(DATASET)

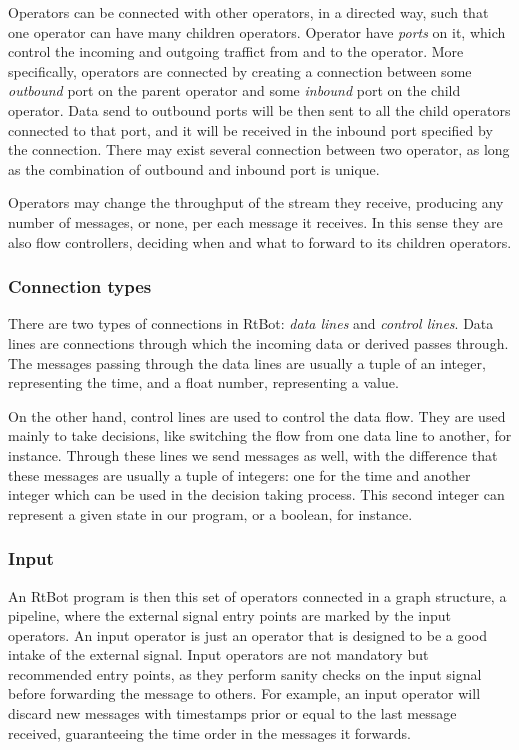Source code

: \documentclass[preprint,1p,times]{elsarticle}
\begin{document}
Operators can be connected with other operators, in a directed way, such that one 
operator can have many children operators. Operator have \textit{ports} on it, which control
the incoming and outgoing traffict from and to the operator. More specifically, operators
are connected by creating a connection between some \textit{outbound} port on the parent
operator and some \textit{inbound} port on the child operator. Data send to outbound ports will be then
sent to all the child operators connected to that port, and it will be received in the inbound
port specified by the connection.
There may exist several connection between two operator, as long as
the combination of outbound and inbound port is unique.

Operators may change the throughput of the 
stream they receive, producing any number of messages, or none, per each message 
it receives. In this sense they are also flow controllers, deciding when and what 
to forward to its children operators.


\subsubsection{Connection types}
There are two types of connections in RtBot: \textit{data lines} and \textit{control lines}. 
Data lines are connections through which the incoming data or derived passes through. The messages
passing through the data lines are usually a tuple of an integer, representing the time, and a float
number, representing a value.

On the other hand, control lines are used to control the data flow. They are used mainly to take
decisions, like switching the flow from one data line to another, for instance.
Through these lines we send messages as well, with the difference that these messages are usually a tuple
of integers: one for the time and another integer which can be used in the decision taking process. This
second integer can represent a given state in our program, or a boolean, for instance.



\subsubsection{Input}
An RtBot program is then this set of operators connected in a graph structure, 
a pipeline, where the external signal entry points are marked by the input 
operators. An input operator is just an operator that is designed to be a good 
intake of the external signal. Input operators are not mandatory but recommended 
entry points, as they perform sanity checks on the input signal before forwarding 
the message to others. For example, an input operator will discard new messages 
with timestamps prior or equal to the last message received, guaranteeing the time 
order in the messages it forwards.
\end{document}
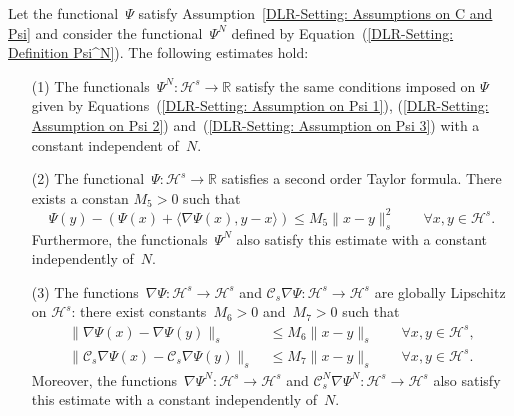 \begin{lemma}\autocite[Lemma 2.4]{Pillai2012}
\label{DLR-Seeting: Lemma: Properties of Psi and Psi^N}
 Let the functional~$\Psi$ satisfy Assumption~\ref{DLR-Setting: Assumptions on C and Psi} and consider the functional~$\Psi^N$ defined by Equation~(\ref{DLR-Setting: Definition Psi^N}). The following estimates hold:
 \begin{enumerate}
  \item[(1)] The functionals~$\Psi^N : \mathcal{H}^s \to \mathbb{R}$ satisfy the same conditions imposed on $\Psi$ given by Equations~(\ref{DLR-Setting: Assumption on Psi 1}), (\ref{DLR-Setting: Assumption on Psi 2}) and~(\ref{DLR-Setting: Assumption on Psi 3}) with a constant independent of~$N$.
  \item[(2)]  The functional~$\Psi: \mathcal{H}^s \to \mathbb{R}$ satisfies a second order Taylor formula. There exists a constan $M_5 >0$ such that
  \begin{equation}
  \label{DLR-Setting: Psi Taylor formula}
   \Psi(y) - \left( \Psi(x) + \langle \nabla \Psi(x), y-x \rangle \right) \leq M_5 \|x-y\|_s^2 \qquad \forall x,y \in \mathcal{H}^s. 
  \end{equation}
  Furthermore, the functionals~$\Psi^N$ also satisfy this estimate with a constant independently of~$N$.
  \item[(3)] The functions~$\nabla \Psi: \mathcal{H}^s \to \mathcal{H}^s$ and $\mathcal{C}_s\nabla \Psi: \mathcal{H}^s \to \mathcal{H}^s$ are globally Lipschitz on $\mathcal{H}^s$: there exist  constants~$M_6>0$ and~$M_7 > 0$ such that
  \begin{equation*}
    \begin{split}
      \|\nabla \Psi (x) - \nabla \Psi (y) \|_s & \; \leq M_6 \|x - y \|_s \qquad \forall x,y \in \mathcal{H}^s, \\
       \| \mathcal{C}_s\nabla \Psi (x) - \mathcal{C}_s\nabla \Psi (y) \|_s & \; \leq M_7 \|x - y \|_s \qquad \forall x,y \in \mathcal{H}^s.
    \end{split}
  \end{equation*}
  Moreover, the functions~$\nabla \Psi^N: \mathcal{H}^s \to \mathcal{H}^s$ and $\mathcal{C}_s^N\nabla \Psi^N: \mathcal{H}^s \to \mathcal{H}^s$ also satisfy this estimate with a constant independently of~$N$.
 \end{enumerate}

\end{lemma}

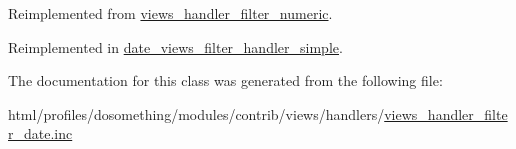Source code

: Reimplemented from \hyperlink{classviews__handler__filter__numeric_ab0888218590f7c620f10fc04a98d135e}{views\_\-handler\_\-filter\_\-numeric}.

Reimplemented in \hyperlink{classdate__views__filter__handler__simple_a59232ef0a63cc9cf0a4a702ea6b06f12}{date\_\-views\_\-filter\_\-handler\_\-simple}.

The documentation for this class was generated from the following file:\begin{DoxyCompactItemize}
\item 
html/profiles/dosomething/modules/contrib/views/handlers/\hyperlink{views__handler__filter__date_8inc}{views\_\-handler\_\-filter\_\-date.inc}\end{DoxyCompactItemize}

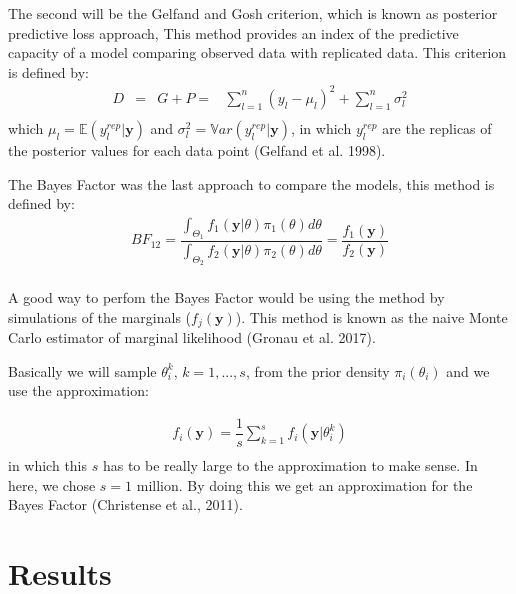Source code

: \documentclass{asaproc}
\begin{document}
The second will be the Gelfand and Gosh criterion, which is known as posterior predictive loss approach, This method provides an index of the predictive capacity of a model comparing observed data with replicated data. This criterion is defined by:
\begin{equation*}
\begin{array}{lclllll}
D & = & G + P = & \displaystyle\sum_{l=1}^{n}(y_l - \mu_l)^2 + \displaystyle\sum_{l=1}^{n} \sigma^2_l\\
\end{array}
\end{equation*} 
\noindent
which $\mu_l = \mathds{E}(y_l^{rep}|\textbf{y})$ and $\sigma_l^2 =  \mathds{V}ar(y_l^{rep}|\textbf{y})$, in which $y_l^{rep}$ are the replicas of the posterior values for each data point (Gelfand et al. 1998).

The Bayes Factor was the last approach to compare the models, this method is defined by:
\begin{equation*}
\begin{array}{lclll}
BF_{12} = \dfrac{ \int_{\Theta_1} f_1(\textbf{y}|\theta) \pi_1(\theta) d\theta}{\int_{\Theta_2} f_2(\textbf{y}|\theta) \pi_2(\theta) d\theta} = \dfrac{f_1(\textbf{y})}{f_2(\textbf{y})} \\
\end{array}
\end{equation*}
\noindent

A good way to perfom the Bayes Factor would be using the method by simulations of the marginals ($f_j(\textbf{y})$). This method is known as the naive Monte Carlo estimator of marginal likelihood (Gronau et al. 2017).

Basically we will sample $\theta_i^k$, $k=1,...,s$, from the prior density $\pi_i(\theta_i)$ and we use the approximation:

\begin{equation*}
\begin{array}{lclll}
f_i(\textbf{y}) = \dfrac{1}{s} \displaystyle\sum_{k=1}^{s} f_i(\textbf{y}|\theta_i^k) \\
\end{array}
\end{equation*}
\noindent
in which this $s$ has to be really large to the approximation to make sense. In here, we chose $s= 1$ million. By doing this we get an approximation for the Bayes Factor (Christense et al., 2011).  

\section{Results}
\end{document}

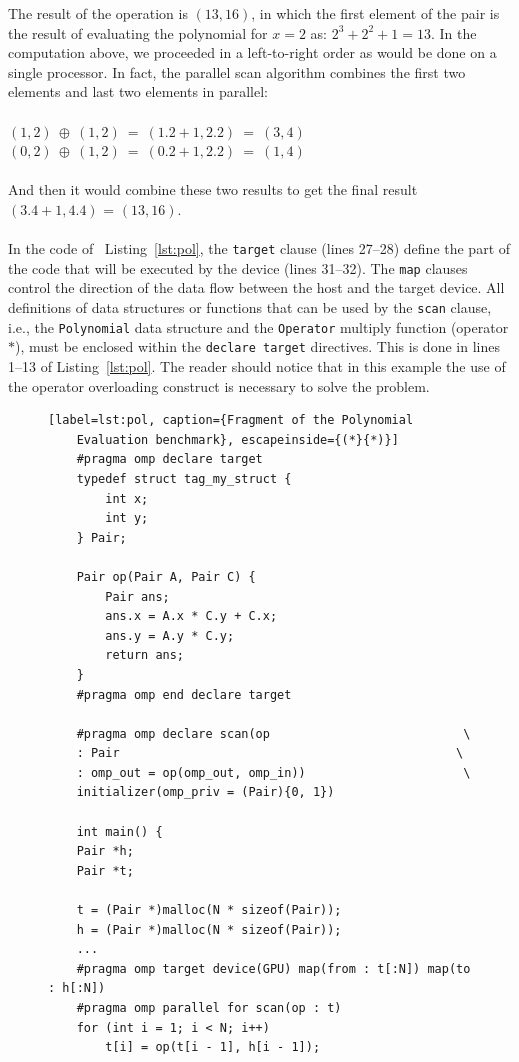 \documentclass[Ingles]{ic-tese-v1}
\newcommand{\ttt}[1]{{\texttt{#1}}}
\newcommand{\rlst}[1]{Listing~\ref{lst:#1}}
\begin{document}
The result of the operation is $(13, 16)$, in which the first element of the pair  is the result  of
evaluating the polynomial for $x = 2$  as: $2^{3} + 2^{2} + 1 = 13$.
In the computation above, we proceeded in a left-to-right order as would be
done on a single processor. In fact, the parallel scan algorithm
combines the first two elements and last two elements in parallel:\\\\
$(1, 2) \:\oplus\: (1, 2) \:=\: (1 . 2 + 1, 2 . 2) \:=\: (3, 4)$\\
$(0, 2) \:\oplus\: (1, 2) \:=\: (0 . 2 + 1, 2 . 2) \:=\: (1, 4)$\\\\
And then it would combine these two results to get the final result $(3 . 4 + 1, 4 . 4)$
= $(13, 16)$.
\\\\
In the code of ~\rlst{pol}, the \ttt{target} clause (lines 27--28) define the part of the code
that will  be  executed by  the device  (lines 31--32).  The \ttt{map} clauses control the direction  of the data flow
between the host and the target device. All definitions of data structures
or functions  that can be used  by the \ttt{scan} clause,  i.e., the
\ttt{Polynomial} data  structure and the \ttt{Operator}  multiply function
(operator$*$),  must   be  enclosed  within  the   \ttt{declare  target}
directives. This is done in lines 1--13 of \rlst{pol}.
The reader should notice that in this example the use of the operator overloading
construct is necessary to solve the problem.

\begin{figure}[t]
	\lstset{basicstyle=\scriptsize}
	\begin{lstlisting}[label=lst:pol, caption={Fragment of the Polynomial
	Evaluation benchmark}, escapeinside={(*}{*)}]
	#pragma omp declare target
	typedef struct tag_my_struct {
		int x;
		int y;
	} Pair;

	Pair op(Pair A, Pair C) {
		Pair ans;
		ans.x = A.x * C.y + C.x;
		ans.y = A.y * C.y;
		return ans;
	}
	#pragma omp end declare target

	#pragma omp declare scan(op                           \
	: Pair                                               \
	: omp_out = op(omp_out, omp_in))                      \
	initializer(omp_priv = (Pair){0, 1})

	int main() {
	Pair *h;
	Pair *t;

	t = (Pair *)malloc(N * sizeof(Pair));
	h = (Pair *)malloc(N * sizeof(Pair));
	...
	#pragma omp target device(GPU) map(from : t[:N]) map(to : h[:N])
	#pragma omp parallel for scan(op : t)
	for (int i = 1; i < N; i++)
		t[i] = op(t[i - 1], h[i - 1]);

	\end{lstlisting}
\end{figure}
\end{document}
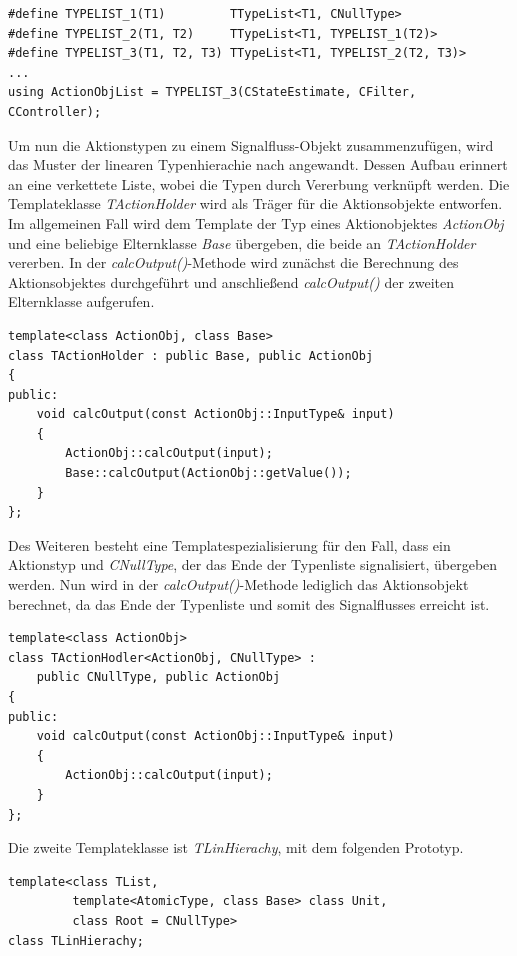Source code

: \begin{lstlisting}[caption={Definition und Aufruf der Makros für verlängerte Typenlisten},captionpos=b]
#define TYPELIST_1(T1)         TTypeList<T1, CNullType>
#define TYPELIST_2(T1, T2) 	   TTypeList<T1, TYPELIST_1(T2)>
#define TYPELIST_3(T1, T2, T3) TTypeList<T1, TYPELIST_2(T2, T3)>
...
using ActionObjList = TYPELIST_3(CStateEstimate, CFilter, CController);
\end{lstlisting}
Um nun die Aktionstypen zu einem Signalfluss-Objekt zusammenzufügen, wird das Muster der linearen Typenhierachie nach \cite[S. 62 ff.]{ModernCpp} angewandt. Dessen Aufbau erinnert an eine verkettete Liste, wobei die Typen durch Vererbung verknüpft werden. Die Templateklasse \textit{TActionHolder} wird als Träger für die Aktionsobjekte entworfen.
Im allgemeinen Fall wird dem Template der Typ eines Aktionobjektes \textit{ActionObj} und eine beliebige Elternklasse \textit{Base} übergeben, die beide an \textit{TActionHolder} vererben. In der \textit{calcOutput()}-Methode wird zunächst die Berechnung des Aktionsobjektes durchgeführt und anschließend \textit{calcOutput()} der zweiten Elternklasse aufgerufen.
\begin{lstlisting}[caption={Templateklasse des Trägerobjektes},captionpos=b]
template<class ActionObj, class Base>
class TActionHolder : public Base, public ActionObj
{
public:
	void calcOutput(const ActionObj::InputType& input)
	{
		ActionObj::calcOutput(input);
		Base::calcOutput(ActionObj::getValue());
	}
};
\end{lstlisting}
Des Weiteren besteht eine Templatespezialisierung für den Fall, dass ein Aktionstyp und \textit{CNullType}, der das Ende der Typenliste signalisiert, übergeben werden. Nun wird in der \textit{calcOutput()}-Methode lediglich das Aktionsobjekt berechnet, da das Ende der Typenliste und somit des Signalflusses erreicht ist.
\begin{lstlisting}[caption={Templatespezialisierung des Trägerobjektes für das Ende der Typenliste},captionpos=b]
template<class ActionObj>
class TActionHodler<ActionObj, CNullType> : 
	public CNullType, public ActionObj
{
public:
	void calcOutput(const ActionObj::InputType& input)
	{
		ActionObj::calcOutput(input);
	}
};
\end{lstlisting}
Die zweite Templateklasse ist \textit{TLinHierachy}, mit dem folgenden Prototyp.
\begin{lstlisting}[caption={Deklaration der Templateklasse für lineare Hierarchien {\cite[S. 63]{ModernCpp}} },captionpos=b]
template<class TList,
         template<AtomicType, class Base> class Unit,
         class Root = CNullType>
class TLinHierachy;
\end{lstlisting} 

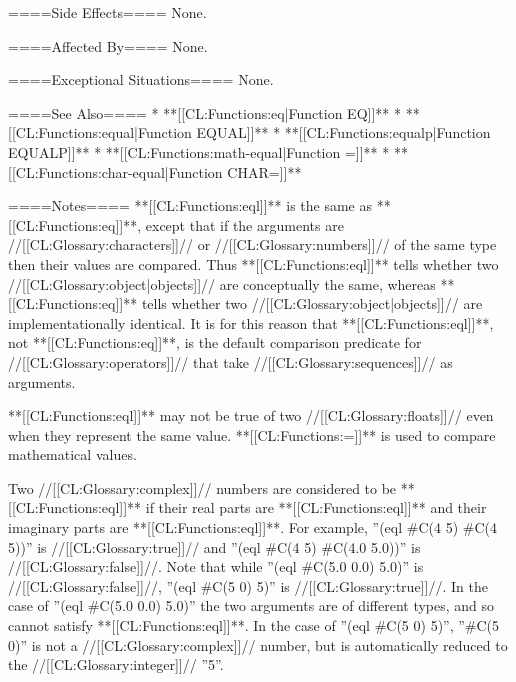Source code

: ====Side Effects====
None.

====Affected By====
None.

====Exceptional Situations====
None.

====See Also====
  * **[[CL:Functions:eq|Function EQ]]**
  * **[[CL:Functions:equal|Function EQUAL]]**
  * **[[CL:Functions:equalp|Function EQUALP]]**
  * **[[CL:Functions:math-equal|Function =]]**
  * **[[CL:Functions:char-equal|Function CHAR=]]**

====Notes====
**[[CL:Functions:eql]]** is the same as **[[CL:Functions:eq]]**, except that if the arguments are //[[CL:Glossary:characters]]// or //[[CL:Glossary:numbers]]// of the same type then their values are compared. Thus **[[CL:Functions:eql]]** tells whether two //[[CL:Glossary:object|objects]]// are conceptually the same, whereas **[[CL:Functions:eq]]** tells whether two //[[CL:Glossary:object|objects]]// are implementationally identical. It is for this reason that **[[CL:Functions:eql]]**, not **[[CL:Functions:eq]]**, is the default comparison predicate for //[[CL:Glossary:operators]]// that take //[[CL:Glossary:sequences]]// as arguments.

**[[CL:Functions:eql]]** may not be true of two //[[CL:Glossary:floats]]// even when they represent the same value. **[[CL:Functions:=]]** is used to compare mathematical values.

Two //[[CL:Glossary:complex]]// numbers are considered to be **[[CL:Functions:eql]]** if their real parts are **[[CL:Functions:eql]]** and their imaginary parts are **[[CL:Functions:eql]]**. For example, ''(eql #C(4 5) #C(4 5))'' is //[[CL:Glossary:true]]// and ''(eql #C(4 5) #C(4.0 5.0))'' is //[[CL:Glossary:false]]//. Note that while ''(eql #C(5.0 0.0) 5.0)'' is //[[CL:Glossary:false]]//, ''(eql #C(5 0) 5)'' is //[[CL:Glossary:true]]//. In the case of ''(eql #C(5.0 0.0) 5.0)'' the two arguments are of different types, and so cannot satisfy **[[CL:Functions:eql]]**. In the case of ''(eql #C(5 0) 5)'', ''#C(5 0)'' is not a //[[CL:Glossary:complex]]// number, but is automatically reduced to the //[[CL:Glossary:integer]]// ''5''.

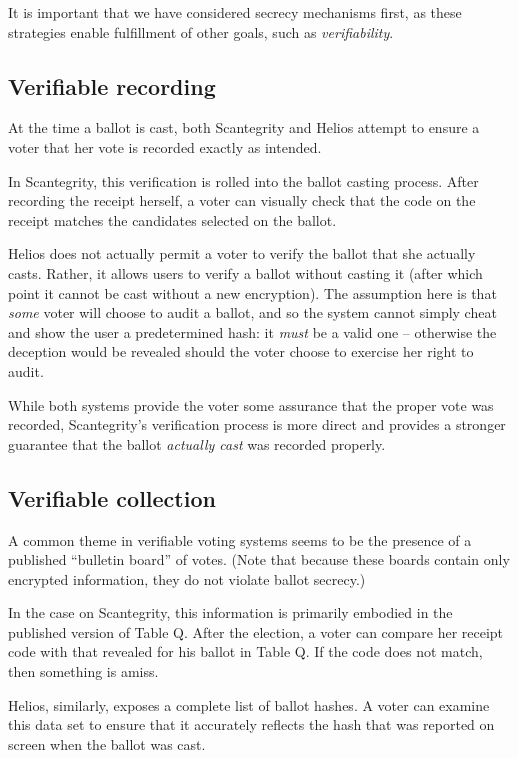 \documentclass[10pt,twocolumn]{article}
\begin{document}
It is important that we have considered secrecy mechanisms first, as these strategies enable
fulfillment of other goals, such as \emph{verifiability}.

\subsection{Verifiable recording}

At the time a ballot is cast, both Scantegrity and Helios attempt to ensure a voter that her
vote is recorded exactly as intended.

In Scantegrity, this verification is rolled into the ballot casting process. After recording the
receipt herself, a voter can visually check that the code on the receipt matches the candidates
selected on the ballot.

Helios does not actually permit a voter to verify the ballot that she actually casts. Rather, it
allows users to verify a ballot without casting it (after which point it cannot be cast without
a new encryption). The assumption here is that \emph{some} voter will choose to audit a ballot, and
so the system cannot simply cheat and show the user a predetermined hash: it \emph{must} be a valid
one -- otherwise the deception would be revealed should the voter choose to exercise her right
to audit.

While both systems provide the voter some assurance that the proper vote was recorded, Scantegrity's
verification process is more direct and provides a stronger guarantee that the ballot \emph{actually
cast} was recorded properly.

\subsection{Verifiable collection}

A common theme in verifiable voting systems seems to be the presence of a published ``bulletin
board'' of votes. (Note that because these boards contain only encrypted information, they do not
violate ballot secrecy.)

In the case on Scantegrity, this information is primarily embodied in the published version of Table
Q. After the election, a voter can compare her receipt code with that revealed for his ballot in
Table Q. If the code does not match, then something is amiss.

Helios, similarly, exposes a complete list of ballot hashes. A voter can examine this data set to
ensure that it accurately reflects the hash that was reported on screen when the ballot was cast.
\end{document}
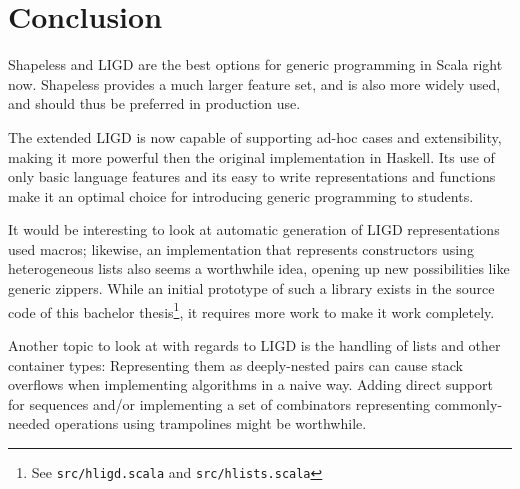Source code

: \chapter{Conclusion}
Shapeless and LIGD are the best options for generic programming in Scala
right now. Shapeless provides a much larger feature set, and is also more
widely used, and should thus be preferred in production use.

The extended LIGD is now capable of supporting ad-hoc cases and extensibility,
making it more powerful then the original implementation in Haskell. Its use
of only basic language features and its easy to write representations and
functions make it an optimal choice for introducing generic programming to
students.

It would be interesting to look at automatic generation of LIGD representations
used macros; likewise, an implementation that represents constructors using
heterogeneous lists also seems a worthwhile idea, opening up new possibilities
like generic zippers. While an initial prototype of such a library exists in
the source code of this bachelor thesis\footnote{See \texttt{src/hligd.scala} and
\texttt{src/hlists.scala}\cite{src}}, it requires more work to make it work completely.

Another topic to look at with regards to LIGD is the handling of lists and
other container types: Representing them as deeply-nested pairs can cause
stack overflows when implementing algorithms in a naive way. Adding direct
support for sequences and/or implementing a set of combinators representing
commonly-needed operations using trampolines might be worthwhile.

(End DATASET)

TASK DIRECTIONS — Make an exact copy of every line from the one with "it work completely." to the end of the data, with the first and last of those lines included.

EXPECTED ANSWER —
\texttt{src/hlists.scala}\cite{src}}, it requires more work to make it work completely.

Another topic to look at with regards to LIGD is the handling of lists and
other container types: Representing them as deeply-nested pairs can cause
stack overflows when implementing algorithms in a naive way. Adding direct
support for sequences and/or implementing a set of combinators representing
commonly-needed operations using trampolines might be worthwhile.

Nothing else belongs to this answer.